Is there a closed form for the growing of the population of Minecraft cow? [duplicate]
Solution 1:
This is OEISA061418, interestingly the "example" is about Minecraft. The given solution for the $n$th term is
$$ a(n) = \lceil K*(3/2)^n \rceil $$
where $K=1.0815136685\dots$ and $K=(2/3) K(3)$ where the decimal expansion of $K(3)$ is here.
For clarification as to how this formula is used, suppose you want to know how many cows you have after the $10$th breeding cycle. First,
$$ K*(3/2)^n = (1.0815136685)*(3/2)^{10} \approx 62.3655 $$
Now we have to take the ceiling of this number, which just means rounding it up to the nearest integer.

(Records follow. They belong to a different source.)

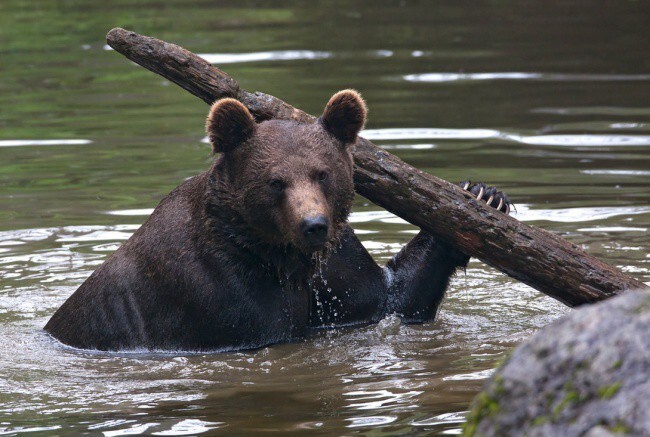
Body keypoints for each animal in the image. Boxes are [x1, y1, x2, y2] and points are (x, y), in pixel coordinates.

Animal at [46, 89, 512, 350]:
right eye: (275, 182)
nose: (313, 225)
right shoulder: (215, 291)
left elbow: (392, 296)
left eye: (322, 173)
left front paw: (483, 194)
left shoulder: (335, 270)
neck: (278, 257)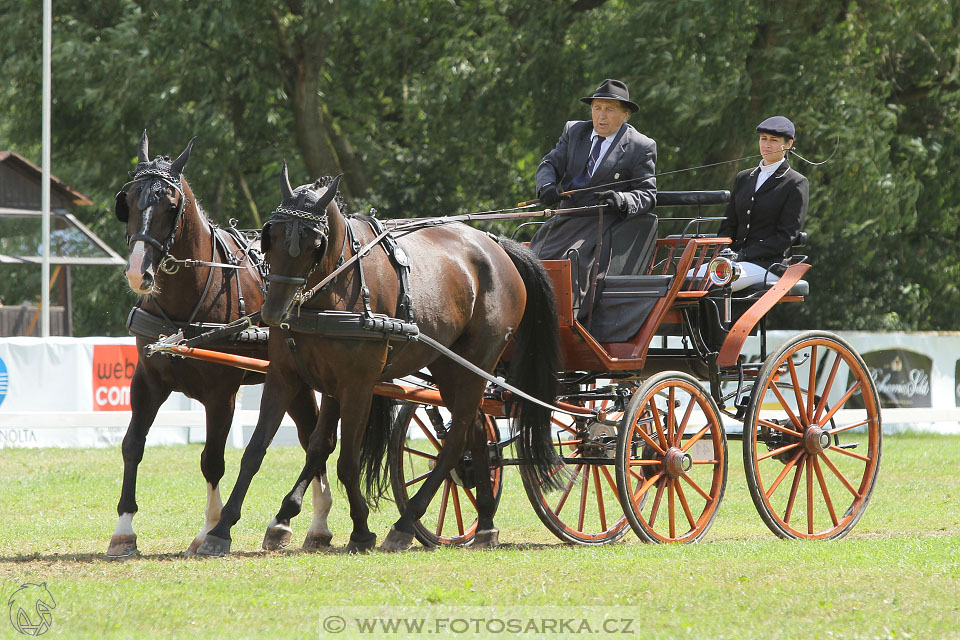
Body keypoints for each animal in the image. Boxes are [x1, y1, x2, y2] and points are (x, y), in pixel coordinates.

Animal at [107, 132, 326, 556]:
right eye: (130, 200)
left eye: (170, 205)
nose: (139, 273)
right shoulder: (147, 381)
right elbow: (132, 445)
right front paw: (123, 530)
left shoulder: (221, 393)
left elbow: (212, 460)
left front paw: (210, 529)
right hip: (294, 381)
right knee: (311, 435)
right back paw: (301, 523)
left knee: (314, 438)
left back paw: (307, 522)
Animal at [195, 165, 564, 556]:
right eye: (272, 236)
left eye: (314, 244)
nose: (273, 312)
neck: (331, 291)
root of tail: (496, 246)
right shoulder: (287, 376)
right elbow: (263, 450)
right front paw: (227, 528)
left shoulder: (358, 386)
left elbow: (347, 461)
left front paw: (360, 529)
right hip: (450, 366)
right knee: (475, 430)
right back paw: (486, 522)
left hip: (476, 362)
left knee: (456, 438)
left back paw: (406, 523)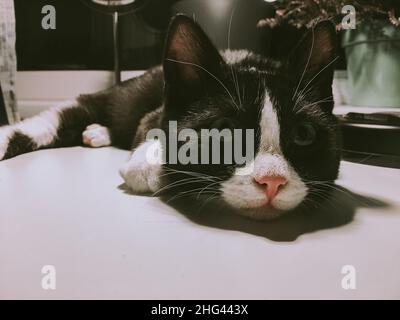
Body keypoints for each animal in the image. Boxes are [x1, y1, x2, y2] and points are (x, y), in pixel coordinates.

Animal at [0, 15, 340, 220]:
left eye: (304, 134)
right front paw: (146, 164)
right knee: (67, 113)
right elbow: (151, 127)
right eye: (224, 131)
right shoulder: (152, 113)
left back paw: (96, 132)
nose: (272, 181)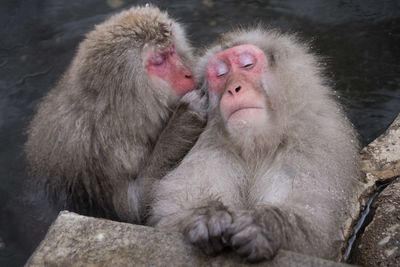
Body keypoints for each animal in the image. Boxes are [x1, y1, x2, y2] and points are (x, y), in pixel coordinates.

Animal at [25, 5, 206, 224]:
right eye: (159, 61)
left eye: (172, 51)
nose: (188, 74)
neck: (118, 115)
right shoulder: (103, 154)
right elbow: (132, 209)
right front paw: (182, 123)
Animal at [149, 27, 362, 264]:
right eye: (221, 74)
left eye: (247, 65)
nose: (234, 89)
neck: (257, 146)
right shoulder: (210, 144)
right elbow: (174, 211)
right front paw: (205, 216)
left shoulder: (316, 141)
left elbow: (315, 225)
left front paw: (264, 226)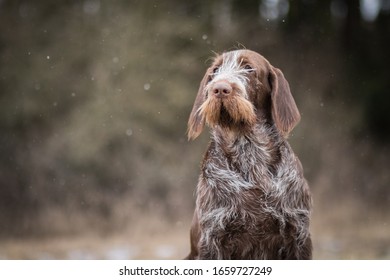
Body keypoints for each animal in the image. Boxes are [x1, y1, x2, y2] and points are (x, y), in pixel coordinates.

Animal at [185, 48, 310, 260]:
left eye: (249, 68)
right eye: (216, 70)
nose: (220, 89)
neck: (249, 149)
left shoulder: (298, 234)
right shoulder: (212, 238)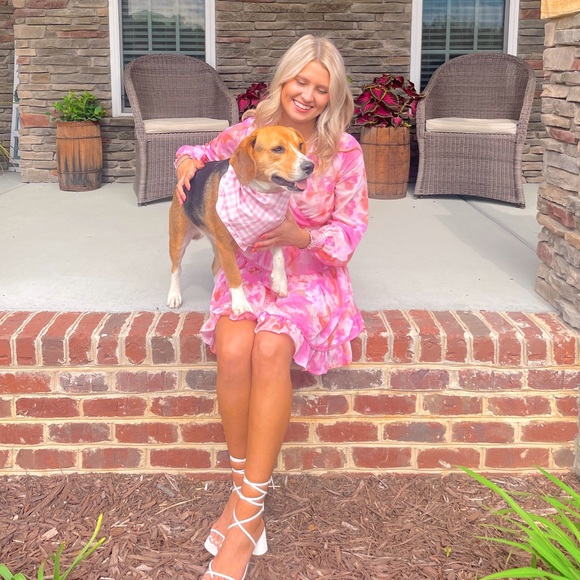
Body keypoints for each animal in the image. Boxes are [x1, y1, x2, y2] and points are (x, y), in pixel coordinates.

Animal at [167, 125, 314, 314]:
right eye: (278, 149)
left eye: (300, 145)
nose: (310, 166)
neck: (262, 194)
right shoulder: (225, 246)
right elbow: (234, 274)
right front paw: (240, 304)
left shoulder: (275, 231)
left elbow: (279, 257)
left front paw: (280, 282)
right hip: (179, 240)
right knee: (176, 269)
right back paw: (174, 295)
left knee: (215, 267)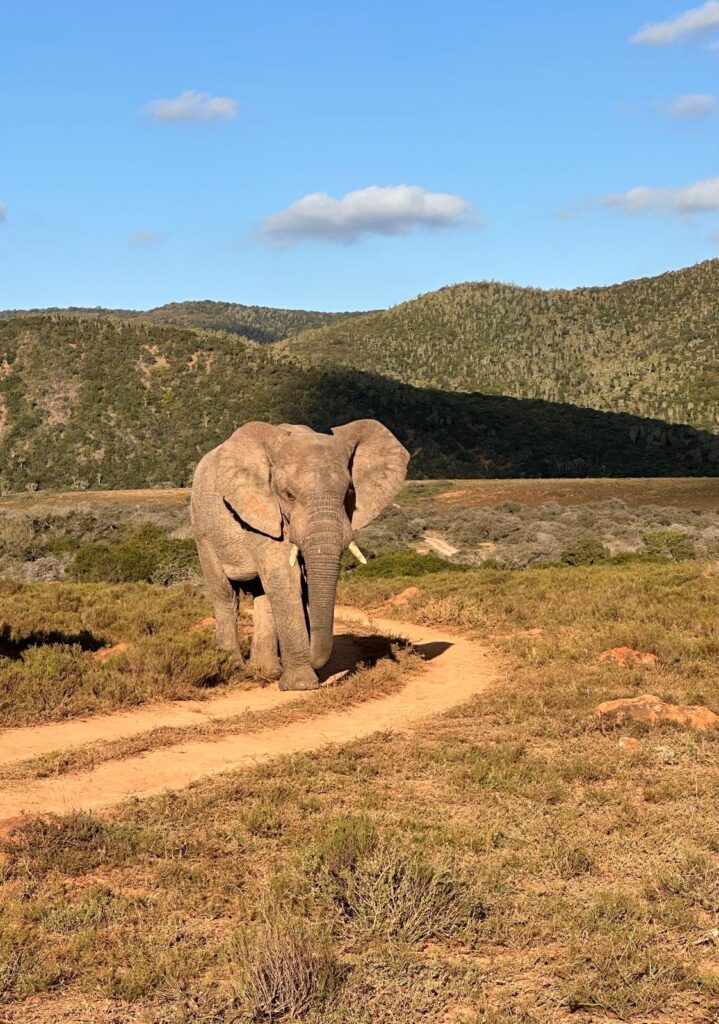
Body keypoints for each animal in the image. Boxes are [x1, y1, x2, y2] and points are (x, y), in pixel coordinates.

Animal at [190, 419, 411, 692]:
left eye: (349, 493)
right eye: (288, 495)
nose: (315, 660)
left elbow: (295, 583)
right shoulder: (261, 511)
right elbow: (286, 578)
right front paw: (302, 686)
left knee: (262, 595)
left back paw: (266, 673)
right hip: (202, 529)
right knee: (225, 595)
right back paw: (233, 669)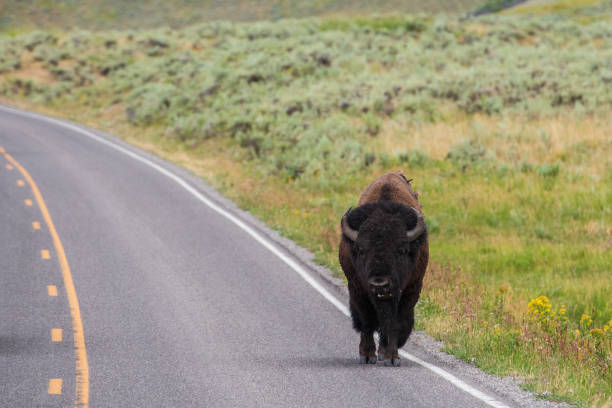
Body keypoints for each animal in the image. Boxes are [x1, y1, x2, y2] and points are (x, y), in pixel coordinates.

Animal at [340, 171, 430, 368]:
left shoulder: (410, 290)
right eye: (361, 249)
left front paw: (392, 357)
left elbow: (395, 323)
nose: (380, 284)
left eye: (401, 249)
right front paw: (367, 356)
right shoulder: (358, 289)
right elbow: (367, 320)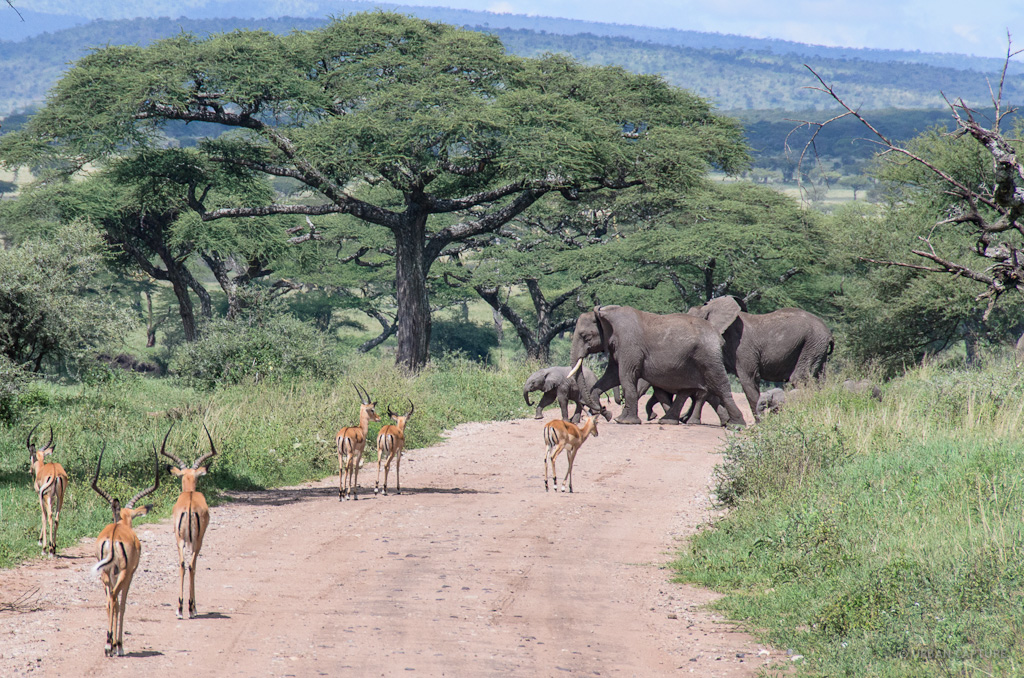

Therefore,
$$ a(10) = \lceil K*(3/2)^n \rceil = \lceil 62.3655 \rceil = 63 $$
which agrees with the sequence. Note that for very large $n$, you may need to use a more exact value of $K$ (which is why I posted that second link.)
Solution 2:
What you are looking for is the solution to the recurrence: $$T(1) = 2$$ $$T(n) = T(n-1) + \left\lfloor \frac{T(n-1)}{2} \right\rfloor$$ Indeed this function grows as an exponential, since it behaves asymptotically like $$T(n) \approx 2 \left( \frac{3}{2} \right)^{n - 1}$$ Since $T(n)$ is always an integer, we can rewrite the recurrence as $$T(n) = \left\lfloor \frac{3}{2} T(n-1) \right \rfloor$$ This gives an efficient way to compute $T(n)$ iteratively. I'm not sure there is a useful closed form.
Solution 3:
To restate what you've written: at each stage, if $N$ is the number of cows before breeding, then the number of additional cows is $\lfloor N/2 \rfloor$ (see the floor function defined here).
As a recurrence relation, we can state the following:
Let $N(k)$ be the number of cows after $k$ stages of breeding. Then $N$ satisfies the recurrence relation $$ N(k+1) = N(k) + \lfloor N(k)/2 \rfloor $$ With $N(0) = 2$. I'm not sure if there's a neat non-recursive expression for $N$ as a function of $k$, but at the very least this is a start.